For what it's worth, I only buy slow activators and reducers. In cooler temperatures I simply wait longer for the product to flash and clear to leave the stringy state.
I put about 2 ozs of Retarder per 26 ozs of Ready To Spray clear on the last coat only. Works so well that I didn't even buff the passenger side door on the 55 Chevy truck before it left and nobody noticed. LOL
The truck will be coming back for some finish work so I'll rebuff the entire thing then just to keep the customer happy and my conscience clear.
 
For what it's worth, I only buy slow activators and reducers. In cooler temperatures I simply wait longer for the product to flash and clear to leave the stringy state.
I put about 2 ozs of Retarder per 26 ozs of Ready To Spray clear on the last coat only. Works so well that I didn't even buff the passenger side door on the 55 Chevy truck before it left and nobody noticed. LOL
The truck will be coming back for some finish work so I'll rebuff the entire thing then just to keep the customer happy and my conscience clear.
Which clear?
 
Me 4000 & 4004.
Retarder is "old formula" guessing. Tried it maybe once to brush one 1st & final coat 1 shot.
 
Well, it could be that a shot of retarder could pretty much turn 870 into 885, maybe Barry could shed light on that. From experience, we just have better results using at least a blend of 885 and 870, straight 870 in our shop is for primer, jambs, small parts, things like that.

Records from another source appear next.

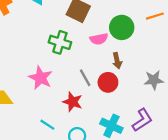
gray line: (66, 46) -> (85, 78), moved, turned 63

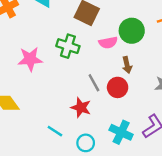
pink star: (40, 78) -> (30, 59), moved, turned -30

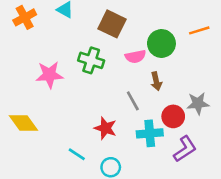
gray line: (94, 83) -> (133, 101), moved
red circle: (118, 87) -> (173, 116), moved
cyan cross: (121, 132) -> (150, 133), moved, turned -30

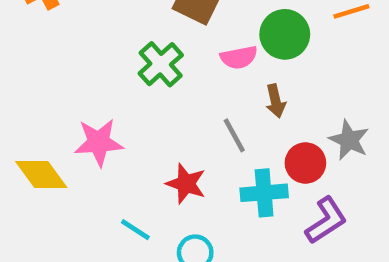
green cross: (91, 60) -> (161, 64), turned 30
pink star: (49, 75) -> (99, 142), moved
gray star: (198, 103) -> (349, 140), turned 30

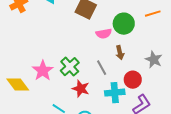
green cross: (161, 64) -> (70, 67), moved
gray star: (349, 140) -> (154, 60), moved
pink star: (99, 142) -> (43, 71), turned -30

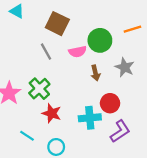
gray star: (154, 60) -> (125, 67), moved
gray line: (102, 68) -> (46, 52), moved

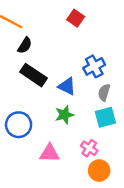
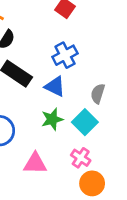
blue cross: (94, 66) -> (65, 55), moved
cyan square: (105, 117) -> (85, 122), moved, turned -30

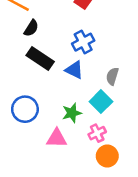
green star: (52, 119) -> (72, 113), moved
pink cross: (81, 158) -> (97, 133), turned 30

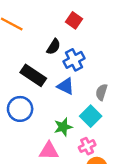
black semicircle: (31, 28) -> (54, 47), moved
blue circle: (25, 109) -> (20, 109), moved

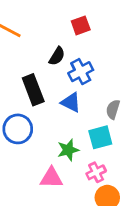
red square: (74, 20) -> (81, 25), turned 35
black rectangle: (33, 75) -> (33, 90), turned 35
cyan square: (91, 116) -> (100, 137), turned 30

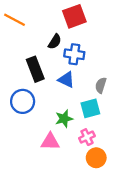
red square: (81, 25) -> (74, 16), size x1.5
blue cross: (81, 72) -> (74, 54), turned 36

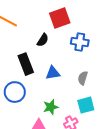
blue cross: (74, 54) -> (80, 42), moved
blue triangle: (66, 80) -> (53, 73), turned -35
cyan square: (90, 108) -> (86, 105), moved

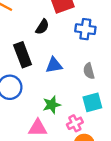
gray semicircle: (83, 78) -> (89, 71), turned -32

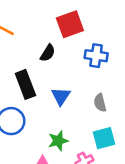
blue triangle: (54, 65) -> (61, 96), turned -48

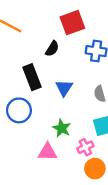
green star: (58, 141) -> (62, 128), turned -30

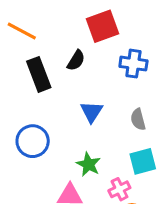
black rectangle: (32, 77) -> (39, 74), moved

This is fairly true but no one procedure works the same for every painter or shop, so my favorite saying is if a mix of reducers or activators work for you, DON'T change a thing as only the net result counts.
 
Funny, I've been using retarder for a couple of decades now, but about 10 yrs ago
I got blasted by a few on various (not to mention) forums telling me how it's not needed
and I should learn how to paint.
It works great for me. I even use it in my woodworking finishing.
 
Next project i'll try 1oz in 16oz sprayable mix. Will be great if it keeps mix as if i just mixed it for 10 more min without adding reducer.

Guessing i put double that to brush on/preserve whatever white vinyl canvas like material came on my 93 Caddy roof. Still looks great.